# "newest version of flash required"



## gokorahn (Apr 24, 2012)

Ok, so I have been having this problem for a while now. I have MSN messenger installed, and every boot up, it tells me I need the latest version of flash to use it. Alright, fine, I get on firefox, because chrome wont let me install it, and install flash. Next boot up, it still says I need the latest version of flash. The program still works, just annoying because when the program first starts up with my pc, it wont let me do anything until I restart the program itself. Once it is restarted, I can send and receive IM's just fine.

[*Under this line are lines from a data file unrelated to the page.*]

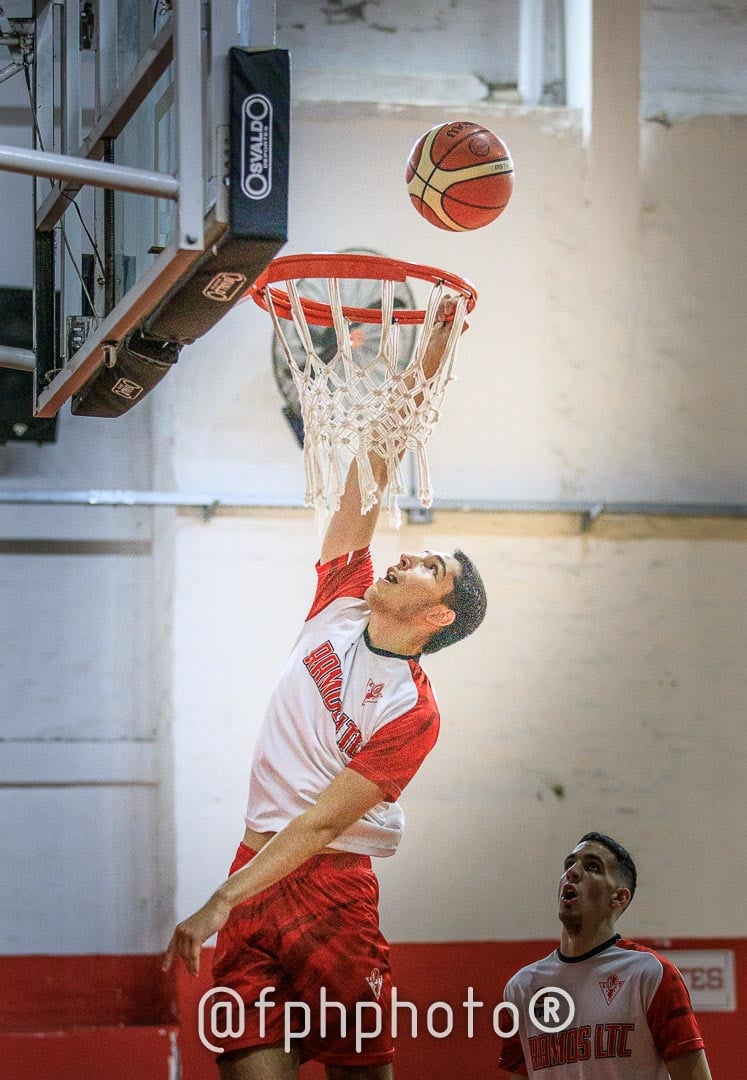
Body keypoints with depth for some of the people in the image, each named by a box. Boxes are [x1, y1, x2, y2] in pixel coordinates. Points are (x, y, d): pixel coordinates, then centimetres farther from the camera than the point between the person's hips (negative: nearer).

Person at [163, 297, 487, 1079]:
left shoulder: (412, 713, -7)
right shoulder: (344, 602, 10)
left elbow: (321, 822, -15)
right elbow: (373, 466, 11)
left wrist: (221, 903, -23)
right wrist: (426, 364, 7)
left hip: (328, 883, -5)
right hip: (255, 870, 5)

So, any recommendations for fixing the problem?


----------



## Ikrit (Apr 24, 2012)

tried reinstalling MSN?

when a software is asking you for something, and you have it, it's mostly the software's fault


----------



## gokorahn (Apr 24, 2012)

I just did that today, and it still said I don't have it. :/


----------



## Ikrit (Apr 24, 2012)

did you restart after uninstalling?
basically, when something like this happens, i do the same thing over and over, but change a variable each time, it's often fixed within at most an hour.

variables you can change:
the way you uninstall
the location you install to
shut down or restart before and/or after installing/uninstalling.

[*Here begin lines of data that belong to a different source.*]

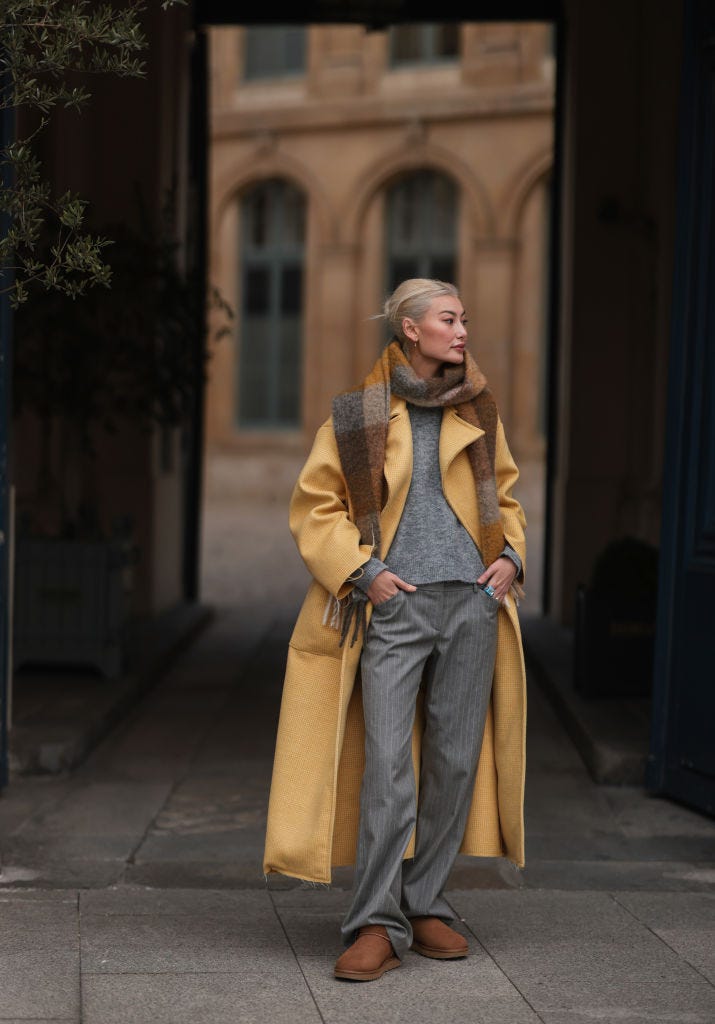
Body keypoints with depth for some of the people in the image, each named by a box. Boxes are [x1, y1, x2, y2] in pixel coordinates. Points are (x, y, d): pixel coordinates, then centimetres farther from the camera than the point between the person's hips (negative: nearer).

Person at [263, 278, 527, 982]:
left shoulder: (477, 412, 13)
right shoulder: (358, 414, 2)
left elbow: (505, 495, 23)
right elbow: (314, 506, 3)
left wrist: (510, 555, 5)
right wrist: (361, 572, -8)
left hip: (472, 601, 4)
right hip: (394, 604, -4)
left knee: (454, 759, 5)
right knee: (385, 760, -11)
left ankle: (424, 905, 17)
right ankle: (378, 925, -8)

doing this for both programs tend to help as well


----------



## gokorahn (Apr 24, 2012)

Ill give the restart a shot right now, ill edit this post to say if it helped or not

Edit:
http://i749.photobucket.com/albums/xx137/nero_lord/error.jpg


----------



## Ikrit (Apr 24, 2012)

hmm...
well there are always third party options that will allow you to use MSN....and every other messenger you have...


----------



## CyberFoxx (Apr 24, 2012)

Did you install Flash for Firefox, or IE? Both are separate downloads and plugins. Windows Live Messenger uses the IE core to render a lot of it, so you need to get the IE download of Flash.


----------



## ArielMT (Apr 24, 2012)

MSN uses IE for its back-end.  You need the Flash Player ActiveX for IE, not the Flash Player plugin for other browsers, to use Flash in MSN.

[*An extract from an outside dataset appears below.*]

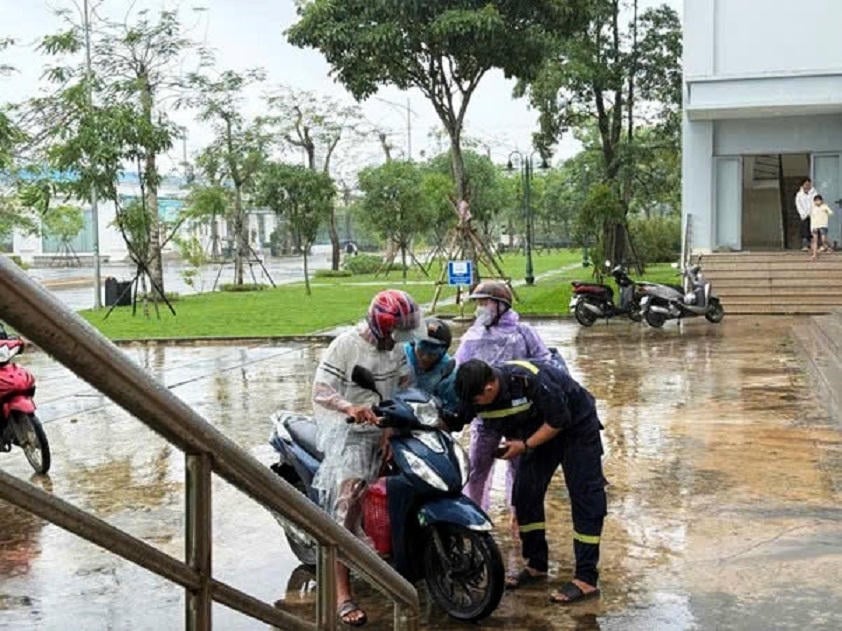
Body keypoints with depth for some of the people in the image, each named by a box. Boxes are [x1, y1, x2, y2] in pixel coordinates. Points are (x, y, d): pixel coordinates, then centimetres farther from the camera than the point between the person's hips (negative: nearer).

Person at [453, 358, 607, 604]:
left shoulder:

Or uninstall Windows Live Essentials and use something like Pidgin for IM.


----------



## gokorahn (Apr 24, 2012)

I normally use chrome to download my stuff, but since its built in for it, I used my firefox. So, use internet explore to get flash will fix the problem?


----------



## zachhart12 (Apr 24, 2012)

gokorahn said:


> I normally use chrome to download my stuff, but since its built in for it, I used my firefox. So, use internet explore to get flash will fix the problem?



Ariel is correct, and yeah it'll prolly fix it.  There should be an option whether you are downloading it for IE or Firefox.  I've seen it before.


----------



## ArielMT (Apr 24, 2012)

There should be a link where you can choose a different language and system, and behind that you'll find Flash for IE and Flash for other browsers as separate choices.  You _can_ use IE to install it (and Adobe's site should detect it), but you can also use Chrome if you follow that different-system link.


----------



## gokorahn (Apr 24, 2012)

thank you all, I downloaded the activex flash player, and I will bump on next restart if it doesn't work.


----------